Sur cette somme, 55 % des coûts sont pris en charge par l'État à travers le budget de la direction des affaires maritimes (DAM) et par la participation aux opérations de secours des moyens navals et aériens d'autres administrations telle que la Marine nationale, les douanes, les services de la sécurité civile, la gendarmerie, etc. Sont également compris dans ces 55 % les subventions des collectivités territoriales à la SNSM.

Toujours selon le rapport Guittet, 14 % des coûts du sauvetage en mer en France sont pris en charge par des moyens privés mobilisés à leur frais par les CROSS au nom de l'obligation de secours aux personnes en détresse en mer.

Les 31 % restant sont pris en charge par la SNSM à travers ses apports en nature, les dons et legs qu'elle collecte mais également par la valorisation de l'action de ses bénévoles, estimée à 44 millions d'euros.

Comme le soulignait à raison dans son rapport Chantal Guittet, « ce dispositif est très peu coûteux , du fait principalement de l'activité des bénévoles de la SNSM . Et il est particulièrement intéressant pour l'État qui, sans la SNSM, devrait abonder le budget annuel du ministère de la transition écologique et solidaire (MTES) dédié à l'action sauvetage en mer d'environ 40 millions d'euros , hors reprise du capital de la société ».

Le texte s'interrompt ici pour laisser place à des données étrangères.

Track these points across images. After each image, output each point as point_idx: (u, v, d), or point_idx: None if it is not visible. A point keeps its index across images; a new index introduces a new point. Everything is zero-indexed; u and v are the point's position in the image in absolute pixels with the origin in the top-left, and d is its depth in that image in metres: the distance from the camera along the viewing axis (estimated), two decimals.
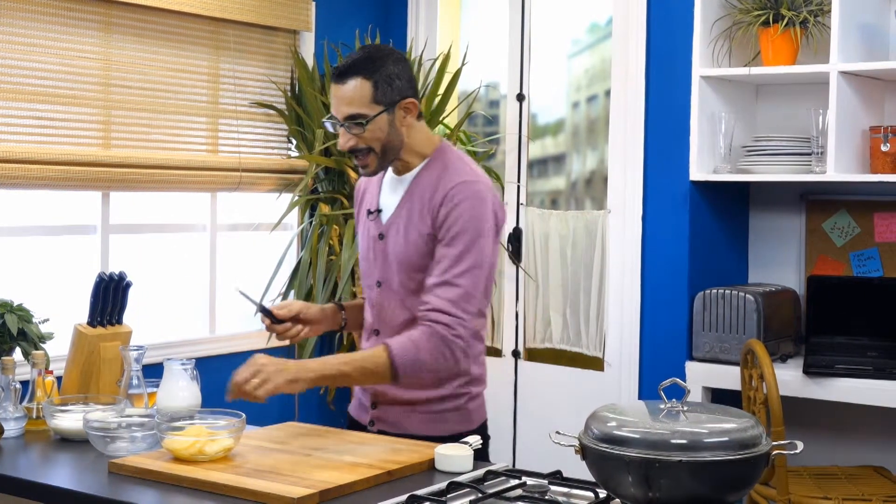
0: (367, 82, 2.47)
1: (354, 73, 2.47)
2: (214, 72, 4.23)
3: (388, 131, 2.51)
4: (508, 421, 4.63)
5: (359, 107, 2.48)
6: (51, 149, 3.66)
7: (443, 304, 2.45)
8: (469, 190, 2.50)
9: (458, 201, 2.49)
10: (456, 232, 2.48)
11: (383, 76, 2.48)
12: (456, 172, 2.54)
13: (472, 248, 2.48)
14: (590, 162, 4.69)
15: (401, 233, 2.56)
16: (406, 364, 2.43)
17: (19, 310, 2.86)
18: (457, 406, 2.63)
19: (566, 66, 4.76)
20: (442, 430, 2.58)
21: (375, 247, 2.63)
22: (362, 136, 2.50)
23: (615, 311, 4.32)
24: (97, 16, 3.83)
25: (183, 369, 2.63)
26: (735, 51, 4.12)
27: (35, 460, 2.47)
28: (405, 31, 4.92)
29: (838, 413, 4.06)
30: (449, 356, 2.46)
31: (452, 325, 2.45)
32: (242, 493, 2.06)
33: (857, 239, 4.17)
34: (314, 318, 2.69)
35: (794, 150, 3.95)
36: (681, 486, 1.80)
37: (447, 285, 2.46)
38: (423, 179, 2.57)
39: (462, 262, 2.47)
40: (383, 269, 2.61)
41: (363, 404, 2.70)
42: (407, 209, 2.57)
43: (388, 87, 2.49)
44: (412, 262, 2.54)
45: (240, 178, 4.27)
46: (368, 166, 2.55)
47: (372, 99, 2.48)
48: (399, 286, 2.57)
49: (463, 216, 2.48)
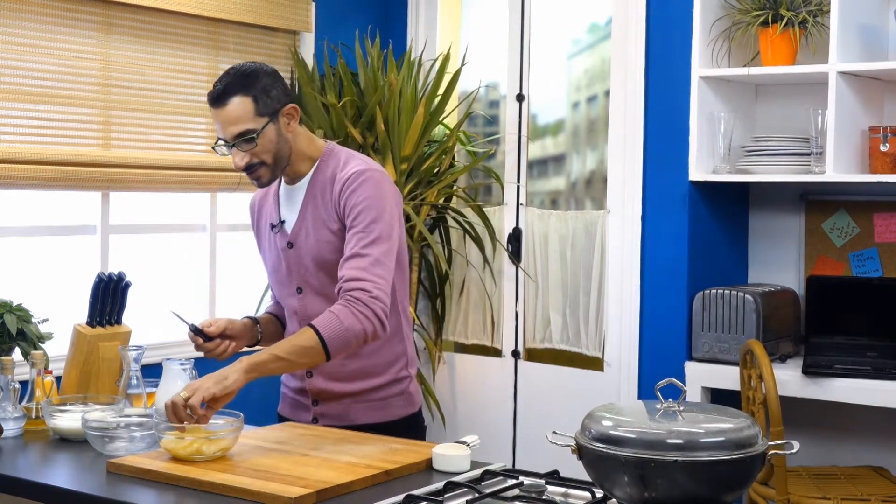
0: (247, 98, 2.53)
1: (232, 92, 2.53)
2: (214, 72, 4.23)
3: (277, 141, 2.58)
4: (508, 421, 4.64)
5: (245, 123, 2.53)
6: (50, 149, 3.67)
7: (355, 273, 2.50)
8: (363, 175, 2.58)
9: (356, 186, 2.56)
10: (358, 212, 2.55)
11: (259, 89, 2.54)
12: (348, 165, 2.62)
13: (377, 222, 2.54)
14: (589, 162, 4.69)
15: (310, 235, 2.63)
16: (333, 336, 2.44)
17: (18, 310, 2.86)
18: (400, 391, 2.71)
19: (566, 66, 4.76)
20: (387, 416, 2.68)
21: (287, 257, 2.68)
22: (254, 151, 2.56)
23: (615, 312, 4.32)
24: (96, 16, 3.83)
25: (182, 369, 2.64)
26: (734, 51, 4.13)
27: (34, 460, 2.47)
28: (405, 31, 4.93)
29: (838, 413, 4.06)
30: (372, 317, 2.47)
31: (368, 289, 2.48)
32: (240, 493, 2.07)
33: (856, 239, 4.17)
34: (239, 334, 2.74)
35: (794, 151, 3.95)
36: (677, 486, 1.80)
37: (357, 257, 2.52)
38: (318, 179, 2.64)
39: (368, 235, 2.53)
40: (300, 275, 2.67)
41: (301, 403, 2.74)
42: (311, 211, 2.63)
43: (267, 97, 2.55)
44: (326, 259, 2.60)
45: (239, 178, 4.27)
46: (261, 178, 2.61)
47: (255, 113, 2.54)
48: (320, 286, 2.63)
49: (362, 197, 2.55)
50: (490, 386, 4.71)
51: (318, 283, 2.64)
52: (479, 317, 4.78)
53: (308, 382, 2.70)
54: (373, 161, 2.68)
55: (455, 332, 4.85)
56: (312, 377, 2.69)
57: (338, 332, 2.44)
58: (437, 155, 4.50)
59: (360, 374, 2.67)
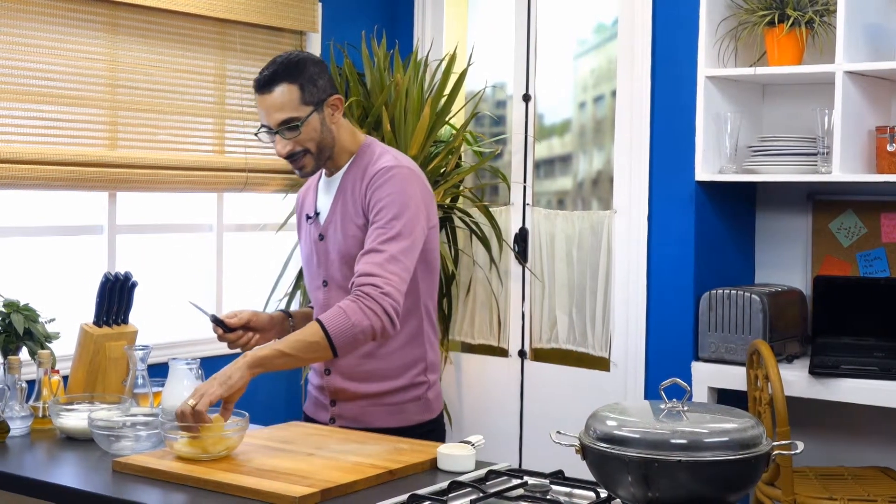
0: (293, 86, 2.55)
1: (278, 80, 2.55)
2: (221, 72, 4.25)
3: (321, 130, 2.60)
4: (515, 421, 4.64)
5: (290, 111, 2.56)
6: (57, 149, 3.68)
7: (369, 268, 2.49)
8: (391, 171, 2.59)
9: (382, 182, 2.57)
10: (380, 208, 2.56)
11: (306, 78, 2.57)
12: (379, 160, 2.62)
13: (398, 219, 2.53)
14: (596, 162, 4.69)
15: (339, 229, 2.64)
16: (339, 332, 2.41)
17: (25, 309, 2.87)
18: (417, 396, 2.69)
19: (572, 66, 4.76)
20: (403, 422, 2.66)
21: (317, 248, 2.70)
22: (298, 139, 2.58)
23: (621, 312, 4.32)
24: (103, 17, 3.84)
25: (188, 369, 2.63)
26: (741, 51, 4.12)
27: (40, 459, 2.48)
28: (412, 31, 4.93)
29: (845, 413, 4.05)
30: (381, 314, 2.44)
31: (379, 284, 2.46)
32: (244, 492, 2.07)
33: (863, 239, 4.17)
34: (264, 326, 2.73)
35: (800, 151, 3.95)
36: (680, 486, 1.80)
37: (373, 252, 2.52)
38: (350, 174, 2.66)
39: (387, 231, 2.53)
40: (327, 268, 2.68)
41: (321, 402, 2.74)
42: (341, 205, 2.65)
43: (314, 87, 2.57)
44: (351, 253, 2.60)
45: (246, 178, 4.28)
46: (305, 167, 2.63)
47: (301, 101, 2.56)
48: (343, 281, 2.63)
49: (386, 193, 2.56)
50: (496, 386, 4.71)
51: (342, 277, 2.64)
52: (486, 317, 4.78)
53: (326, 380, 2.70)
54: (406, 157, 2.68)
55: (462, 332, 4.85)
56: (330, 375, 2.69)
57: (344, 327, 2.41)
58: (444, 155, 4.50)
59: (375, 376, 2.65)
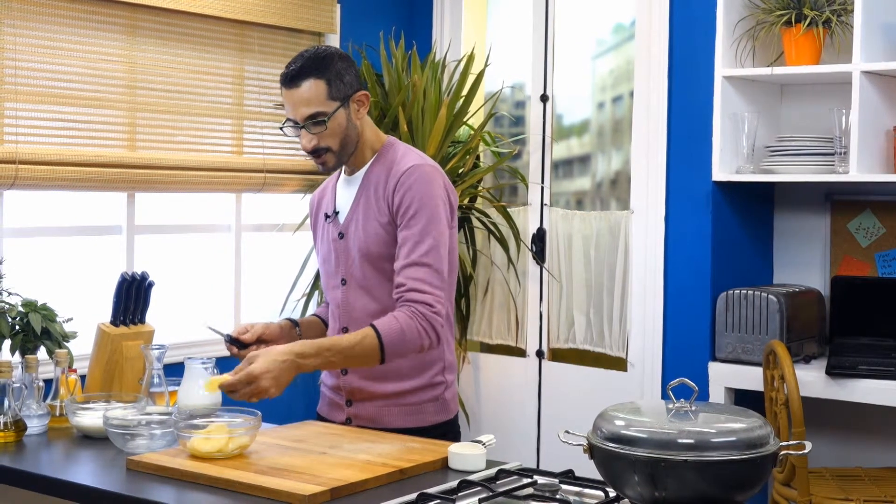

2. Le budget de la SNSM est financée par des dons et legs, ainsi que par des ressources publiques qui demeurent insuffisantes
a) Un budget en augmentation, une « bosse d'investissements à financer »pour renouveler la flotte de l'association

Pour mener à bien ses missions, la SNSM dispose d'un budget qui a connu une nette augmentation au cours des vingt dernières années, dans le cadre de la démarche Cap 2010 lancée en 2007 et devenue CAP 2010+ en 2011, et qui visait à moderniser les équipements des sauveteurs en mer et à développer de nouveaux outils de gestion.

Dans ce contexte, le budget de la SNSM est d'abord passé de 12 millions d'euros en 2002 à 22 millions d'euros en 2012 avant d'atteindre 28 millions d'euros en 2015. Le budget pour 2019 est de 30 millions d'euros , soit un niveau sans précédent dans l'histoire de l'association.

L'évolution du budget de la SNSM de 2002 à 2019

en millions d'euros

2002

2007 1

2012

2015

2017

2018

2019

Budget SNSM

12

20

22

28

28,5

29

30

État 2

2 (MTES)

3,5 M€ (MTES)

Avec une subvention exceptionnelle de 1 M€
du MINARM en 2017

6,4 (MTES)

Dons et legs

8,3

9,3

15,6

15

13,7

Mécénat

3,6

3,7

2,4

2,8

2,8

Collectivités 3

6

5

6,7

Source : Direction des affaires maritimes (DAM)

1 Lancement de la démarche « Cap 2010 ».

2 Subvention unique de fonctionnement de 6 M€ depuis 2018 + 0,4 M€ de produits de taxes.

3 Subvention de fonctionnement + participation aux projets d'investissement (navires, installations à terre).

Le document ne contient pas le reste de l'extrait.